WINTER is here — and so is the crippling gas crunch. Everyone is frustrated as the two public-sector gas utilities start rationing the fuel. This is not the first winter of shrinking supplies and growing demand. And it won’t be the last because successive governments have done little to find a durable solution to the problem. Nor are consumers prepared to modify their lifestyles and stop the wasteful use of gas.
Even businesses haven’t done much to prepare themselves, despite early warnings of a worsening crisis this year. They can only brace themselves for a bad winter in terms of gas supplies due to depleted local reserves and unaffordable imported LNG. Recently, senior Petroleum Division officials told a parliamentary panel that there was no option but to ration gas in view of the shortage increasing each year. That is nothing new.
It is exactly what the authorities have been doing over the last one and a half years.
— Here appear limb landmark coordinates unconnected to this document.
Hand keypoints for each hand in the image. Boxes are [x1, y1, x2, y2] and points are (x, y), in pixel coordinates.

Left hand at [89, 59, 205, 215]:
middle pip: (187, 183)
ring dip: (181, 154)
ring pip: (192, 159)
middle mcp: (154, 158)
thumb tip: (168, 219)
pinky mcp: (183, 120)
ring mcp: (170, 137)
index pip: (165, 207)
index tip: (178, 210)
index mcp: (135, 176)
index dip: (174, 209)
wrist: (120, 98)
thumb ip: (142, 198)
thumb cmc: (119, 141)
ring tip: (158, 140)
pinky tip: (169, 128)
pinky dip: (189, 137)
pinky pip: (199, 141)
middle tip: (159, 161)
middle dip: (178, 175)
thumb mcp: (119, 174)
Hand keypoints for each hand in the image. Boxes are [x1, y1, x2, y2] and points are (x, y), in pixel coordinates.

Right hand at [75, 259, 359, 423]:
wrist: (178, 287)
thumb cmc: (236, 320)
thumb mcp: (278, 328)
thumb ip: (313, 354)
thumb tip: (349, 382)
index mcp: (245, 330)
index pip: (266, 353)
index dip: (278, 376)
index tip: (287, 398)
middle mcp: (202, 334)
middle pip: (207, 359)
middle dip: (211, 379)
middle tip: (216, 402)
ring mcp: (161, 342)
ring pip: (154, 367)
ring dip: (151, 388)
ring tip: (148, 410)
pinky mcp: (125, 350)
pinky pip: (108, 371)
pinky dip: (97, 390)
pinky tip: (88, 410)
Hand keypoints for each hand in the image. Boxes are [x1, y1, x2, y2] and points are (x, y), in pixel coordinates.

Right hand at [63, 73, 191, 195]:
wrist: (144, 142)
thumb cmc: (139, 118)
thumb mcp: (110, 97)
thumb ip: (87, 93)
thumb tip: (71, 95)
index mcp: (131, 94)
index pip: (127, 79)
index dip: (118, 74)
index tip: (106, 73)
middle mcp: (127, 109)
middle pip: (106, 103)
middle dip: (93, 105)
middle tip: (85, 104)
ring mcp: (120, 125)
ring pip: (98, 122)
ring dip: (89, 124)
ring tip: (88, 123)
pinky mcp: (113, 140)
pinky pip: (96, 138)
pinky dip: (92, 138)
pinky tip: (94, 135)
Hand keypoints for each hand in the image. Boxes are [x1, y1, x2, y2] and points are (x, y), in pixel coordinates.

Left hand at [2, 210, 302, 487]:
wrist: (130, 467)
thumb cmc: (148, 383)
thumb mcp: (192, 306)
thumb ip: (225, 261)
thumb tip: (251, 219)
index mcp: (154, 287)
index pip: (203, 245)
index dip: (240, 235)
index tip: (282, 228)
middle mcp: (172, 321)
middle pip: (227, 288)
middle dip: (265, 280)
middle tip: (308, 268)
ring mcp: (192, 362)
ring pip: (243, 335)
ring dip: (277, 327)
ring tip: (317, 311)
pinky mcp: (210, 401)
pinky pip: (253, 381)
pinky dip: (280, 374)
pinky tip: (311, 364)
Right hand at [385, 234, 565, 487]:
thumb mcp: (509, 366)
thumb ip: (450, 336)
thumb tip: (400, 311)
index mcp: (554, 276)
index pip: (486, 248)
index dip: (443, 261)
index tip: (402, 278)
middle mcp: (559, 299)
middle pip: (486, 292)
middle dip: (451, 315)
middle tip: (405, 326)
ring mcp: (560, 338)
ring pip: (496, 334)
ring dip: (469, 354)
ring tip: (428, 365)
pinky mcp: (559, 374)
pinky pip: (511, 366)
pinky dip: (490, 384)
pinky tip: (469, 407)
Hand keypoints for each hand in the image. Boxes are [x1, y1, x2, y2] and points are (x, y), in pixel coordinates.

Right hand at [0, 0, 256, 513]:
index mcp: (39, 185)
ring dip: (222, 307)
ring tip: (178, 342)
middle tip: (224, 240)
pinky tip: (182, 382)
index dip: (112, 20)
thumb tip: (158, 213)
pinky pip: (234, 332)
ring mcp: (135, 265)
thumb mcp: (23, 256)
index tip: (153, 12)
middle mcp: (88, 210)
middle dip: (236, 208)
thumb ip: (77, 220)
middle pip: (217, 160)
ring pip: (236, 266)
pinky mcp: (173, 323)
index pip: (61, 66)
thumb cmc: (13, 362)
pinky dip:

What is new is that this year, even households connected to SSGC and SNGPL pipelines will have to go without gas for 16 hours a day since the government has decided — and rightly so — to not provide expensive, imported LNG to residential consumers at a fraction of its actual cost.
Read more: Does LNG hold the key to Pakistan's energy woes?
However, gas rationing as a policy response to growing gas shortages cannot be the answer. Shortages are growing by the year. So is rationing. Pakistan needs gas. What should it do? It is obvious that our gas troubles cannot be dealt with on a long-term basis without increasing supplies.
There are two ways of doing this, First, we could attract companies to invest in new discoveries, as it is officially estimated that the current domestic gas reserves will be completely depleted over the next decade if no significant discoveries are made soon.
However, there is little foreign interest in investing in Pakistan’s oil and gas exploration sector. The reasons are obvious. Pakistan has long been a high-risk market for foreign firms due to continuous political instability, policy inconsistencies, weak contract enforcement, and security issues.
Officials here say that, instead of coming to Pakistan, big international petroleum companies prefer low-risk countries in search of oil and gas.
That leaves us with the only other option of importing LNG to cover supply gaps. That was what we did when we set up the country’s first RLNG terminal in 2015. But what the ongoing international commodity super cycle has taught us is that such an option works for countries like Pakistan — which are always faced with perpetual balance-of-payments troubles — only when international gas prices are low and affordable.
Thus, if Pakistan is to tackle the gas crunch, it must focus on early domestic gas discoveries. Or we can continue to ration gas till such time we are not left with any.